Construction Apprenticeships: Critical to Future of the Industry
Denver, CO — A chronic worker shortage continues to plague the construction industry as construction employment levels reach its highest number since the economic downturn in 2008. In an analysis of this report, released by the Associated General Contractors of America (AGC) on February 3, 2017, Ken Simonson, AGC’s chief economist, stated, “The employment gains would be even larger if there were enough workers with the right skills available to hire.” Another recent AGC report noted that the Denver-Aurora-Lakewood metro area added the most construction jobs out of 358 metro areas in the country, with 10,400 jobs (11% increase) between December 2015 and December 2016.
One solution to overcome this construction labor shortage in Colorado includes the Construction Careers Now (CCN) program. CCN is a pre-apprenticeship program made possible under the WORK Act Grant that was awarded to an association group made up of the Associated General Contractors of Colorado (AGC of Colorado), Colorado Contractors Association (CCA) and the Hispanic Contractors of Colorado (HCC). These associations have partnered with the Emily Griffith Technical College to offer a series of four-week training programs in construction, with no cost to participants and no experience required.
To date, 62% of the CCN graduates from the first three programs have contributed to the local workforce by entering construction industry jobs and/or pursuing continuing construction apprenticeship programs.

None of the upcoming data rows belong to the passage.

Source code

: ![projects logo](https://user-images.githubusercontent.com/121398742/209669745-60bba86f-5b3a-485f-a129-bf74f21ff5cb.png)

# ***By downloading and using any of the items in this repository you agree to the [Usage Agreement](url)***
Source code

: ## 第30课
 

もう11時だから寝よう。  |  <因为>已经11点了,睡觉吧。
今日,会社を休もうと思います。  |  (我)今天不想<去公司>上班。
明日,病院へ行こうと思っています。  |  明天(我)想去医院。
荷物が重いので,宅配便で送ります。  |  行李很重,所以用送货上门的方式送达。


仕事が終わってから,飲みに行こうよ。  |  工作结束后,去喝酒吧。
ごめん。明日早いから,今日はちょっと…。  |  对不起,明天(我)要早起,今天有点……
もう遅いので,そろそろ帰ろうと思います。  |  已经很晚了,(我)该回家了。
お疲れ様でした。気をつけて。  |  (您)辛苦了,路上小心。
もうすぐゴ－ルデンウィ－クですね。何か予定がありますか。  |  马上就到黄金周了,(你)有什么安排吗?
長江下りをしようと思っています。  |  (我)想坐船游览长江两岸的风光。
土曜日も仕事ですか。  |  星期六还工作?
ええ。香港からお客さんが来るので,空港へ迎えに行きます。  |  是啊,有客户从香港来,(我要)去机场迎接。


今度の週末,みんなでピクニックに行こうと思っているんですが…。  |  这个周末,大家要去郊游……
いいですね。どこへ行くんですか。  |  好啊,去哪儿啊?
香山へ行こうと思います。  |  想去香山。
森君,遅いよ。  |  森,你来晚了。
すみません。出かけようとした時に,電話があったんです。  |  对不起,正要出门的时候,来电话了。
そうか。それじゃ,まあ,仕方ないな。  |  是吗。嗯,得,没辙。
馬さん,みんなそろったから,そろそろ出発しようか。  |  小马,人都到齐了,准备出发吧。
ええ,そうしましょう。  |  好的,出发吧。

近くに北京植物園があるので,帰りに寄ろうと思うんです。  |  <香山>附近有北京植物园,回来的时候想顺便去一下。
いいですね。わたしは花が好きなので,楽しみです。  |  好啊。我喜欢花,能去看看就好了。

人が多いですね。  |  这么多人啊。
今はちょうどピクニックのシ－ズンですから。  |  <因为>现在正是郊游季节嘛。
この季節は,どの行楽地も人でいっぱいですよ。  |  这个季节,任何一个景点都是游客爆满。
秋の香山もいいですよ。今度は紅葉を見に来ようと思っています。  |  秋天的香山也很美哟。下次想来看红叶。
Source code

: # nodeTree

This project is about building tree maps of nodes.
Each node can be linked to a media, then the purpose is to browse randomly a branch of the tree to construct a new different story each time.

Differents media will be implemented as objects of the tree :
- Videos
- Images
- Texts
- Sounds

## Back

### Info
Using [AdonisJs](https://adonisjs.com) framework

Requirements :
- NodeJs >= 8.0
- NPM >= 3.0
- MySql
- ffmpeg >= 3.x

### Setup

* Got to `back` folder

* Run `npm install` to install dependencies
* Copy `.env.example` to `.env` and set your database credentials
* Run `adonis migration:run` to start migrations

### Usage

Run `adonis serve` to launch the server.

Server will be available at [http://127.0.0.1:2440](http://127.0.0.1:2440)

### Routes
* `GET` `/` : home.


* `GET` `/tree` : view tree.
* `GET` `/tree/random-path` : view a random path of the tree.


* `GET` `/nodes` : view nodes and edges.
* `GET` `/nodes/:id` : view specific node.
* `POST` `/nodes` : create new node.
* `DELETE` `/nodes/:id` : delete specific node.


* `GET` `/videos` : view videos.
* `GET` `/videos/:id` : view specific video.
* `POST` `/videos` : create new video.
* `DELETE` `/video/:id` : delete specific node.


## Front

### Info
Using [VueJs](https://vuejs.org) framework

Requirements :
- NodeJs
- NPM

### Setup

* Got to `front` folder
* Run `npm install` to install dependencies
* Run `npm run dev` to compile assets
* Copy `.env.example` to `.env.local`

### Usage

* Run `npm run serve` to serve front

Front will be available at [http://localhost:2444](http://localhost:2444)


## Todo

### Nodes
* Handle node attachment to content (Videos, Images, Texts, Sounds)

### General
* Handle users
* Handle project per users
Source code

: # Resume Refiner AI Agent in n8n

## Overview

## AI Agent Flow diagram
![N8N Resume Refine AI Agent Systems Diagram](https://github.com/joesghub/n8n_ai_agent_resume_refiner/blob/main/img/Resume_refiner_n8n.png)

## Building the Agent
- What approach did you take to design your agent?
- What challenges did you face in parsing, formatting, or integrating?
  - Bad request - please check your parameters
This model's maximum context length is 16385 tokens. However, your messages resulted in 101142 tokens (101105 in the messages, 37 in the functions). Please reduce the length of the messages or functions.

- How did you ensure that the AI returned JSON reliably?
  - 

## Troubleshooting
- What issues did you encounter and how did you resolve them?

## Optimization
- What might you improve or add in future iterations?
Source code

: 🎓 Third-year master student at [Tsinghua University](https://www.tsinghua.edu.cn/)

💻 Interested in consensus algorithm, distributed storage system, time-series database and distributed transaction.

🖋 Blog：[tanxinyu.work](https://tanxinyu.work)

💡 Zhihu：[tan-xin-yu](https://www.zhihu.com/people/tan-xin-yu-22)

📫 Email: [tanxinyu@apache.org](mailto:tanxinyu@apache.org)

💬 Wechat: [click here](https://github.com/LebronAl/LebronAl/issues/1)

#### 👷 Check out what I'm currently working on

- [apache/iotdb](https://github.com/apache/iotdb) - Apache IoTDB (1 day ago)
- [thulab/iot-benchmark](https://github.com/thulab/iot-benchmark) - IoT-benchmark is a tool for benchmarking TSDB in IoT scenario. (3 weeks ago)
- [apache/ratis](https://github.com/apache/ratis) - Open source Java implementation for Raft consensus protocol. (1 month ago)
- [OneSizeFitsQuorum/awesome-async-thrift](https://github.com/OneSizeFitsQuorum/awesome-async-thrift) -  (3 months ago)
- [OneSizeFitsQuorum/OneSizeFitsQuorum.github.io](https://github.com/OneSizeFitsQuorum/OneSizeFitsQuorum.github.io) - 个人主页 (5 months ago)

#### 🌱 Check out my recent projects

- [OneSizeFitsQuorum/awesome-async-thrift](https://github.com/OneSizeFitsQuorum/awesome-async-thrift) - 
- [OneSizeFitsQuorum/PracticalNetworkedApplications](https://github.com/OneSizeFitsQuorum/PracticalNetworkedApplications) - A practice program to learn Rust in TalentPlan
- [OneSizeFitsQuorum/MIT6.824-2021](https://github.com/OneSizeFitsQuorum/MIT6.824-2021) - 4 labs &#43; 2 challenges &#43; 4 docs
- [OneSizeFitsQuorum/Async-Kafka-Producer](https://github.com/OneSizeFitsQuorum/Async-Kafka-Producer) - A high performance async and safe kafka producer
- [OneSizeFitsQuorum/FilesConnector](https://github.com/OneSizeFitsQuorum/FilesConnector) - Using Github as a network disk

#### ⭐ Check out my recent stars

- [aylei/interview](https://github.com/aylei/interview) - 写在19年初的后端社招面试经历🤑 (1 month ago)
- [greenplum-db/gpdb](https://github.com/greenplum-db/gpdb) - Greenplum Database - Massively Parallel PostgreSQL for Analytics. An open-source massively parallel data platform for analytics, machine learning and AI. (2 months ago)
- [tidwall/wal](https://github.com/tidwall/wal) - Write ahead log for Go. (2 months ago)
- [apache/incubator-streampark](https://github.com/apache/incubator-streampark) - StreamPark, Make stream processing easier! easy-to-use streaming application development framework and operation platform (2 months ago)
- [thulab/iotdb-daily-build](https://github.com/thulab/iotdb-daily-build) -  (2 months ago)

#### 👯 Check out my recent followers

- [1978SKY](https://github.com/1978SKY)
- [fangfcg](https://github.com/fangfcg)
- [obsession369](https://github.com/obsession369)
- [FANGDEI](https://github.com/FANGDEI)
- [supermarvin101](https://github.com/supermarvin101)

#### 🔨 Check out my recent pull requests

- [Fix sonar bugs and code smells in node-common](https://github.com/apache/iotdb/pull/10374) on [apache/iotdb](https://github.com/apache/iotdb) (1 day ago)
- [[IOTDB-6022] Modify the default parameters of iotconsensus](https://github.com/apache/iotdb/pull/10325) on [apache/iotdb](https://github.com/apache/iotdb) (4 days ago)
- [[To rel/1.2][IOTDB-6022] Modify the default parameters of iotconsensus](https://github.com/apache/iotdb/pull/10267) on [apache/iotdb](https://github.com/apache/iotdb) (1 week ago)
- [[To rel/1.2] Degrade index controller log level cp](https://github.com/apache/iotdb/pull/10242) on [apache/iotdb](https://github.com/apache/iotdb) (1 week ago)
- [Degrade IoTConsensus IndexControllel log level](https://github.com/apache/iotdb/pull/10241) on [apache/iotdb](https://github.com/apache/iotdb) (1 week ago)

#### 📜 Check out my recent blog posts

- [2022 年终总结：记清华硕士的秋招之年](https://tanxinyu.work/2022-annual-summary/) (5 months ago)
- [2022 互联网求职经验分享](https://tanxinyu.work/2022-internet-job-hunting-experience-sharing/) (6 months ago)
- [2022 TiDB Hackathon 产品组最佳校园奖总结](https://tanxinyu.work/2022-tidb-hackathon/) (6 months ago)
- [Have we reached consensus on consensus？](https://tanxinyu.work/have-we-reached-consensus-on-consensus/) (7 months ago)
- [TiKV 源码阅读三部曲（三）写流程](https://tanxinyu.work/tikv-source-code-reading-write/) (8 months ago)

When asked about the future of workforce development in construction, John Hugins, who started his apprenticeship back in 1984 and is now the Director of Operations at Accent Electrical Services, a Colorado commercial electrical contractor, commented, “Construction Careers Now has helped restart the dialogue about the importance of construction apprenticeships, after 20 years of the industry not communicating to the next generation.”
As baby boomers retire and younger generations not considering construction as a viable career option, construction apprenticeships serve as a means to not only provide career training, but also increase awareness of construction as a sustainable career-alternative to college. The Department of Labor reports that apprentices earn an average starting salary of $50,000/year and earn $300,000 more over a lifetime than their peers who do not enter apprenticeship programs.
In order to meet the continued need for construction skilled laborers, lawmakers and government officials are being urged to support these pre-apprenticeship and apprenticeship programs. Stephen E. Sandherr, AGC’s chief executive officer, commented, “We need government at all levels to revitalize and better fund programs to educate and train the next generation of construction craft workers.”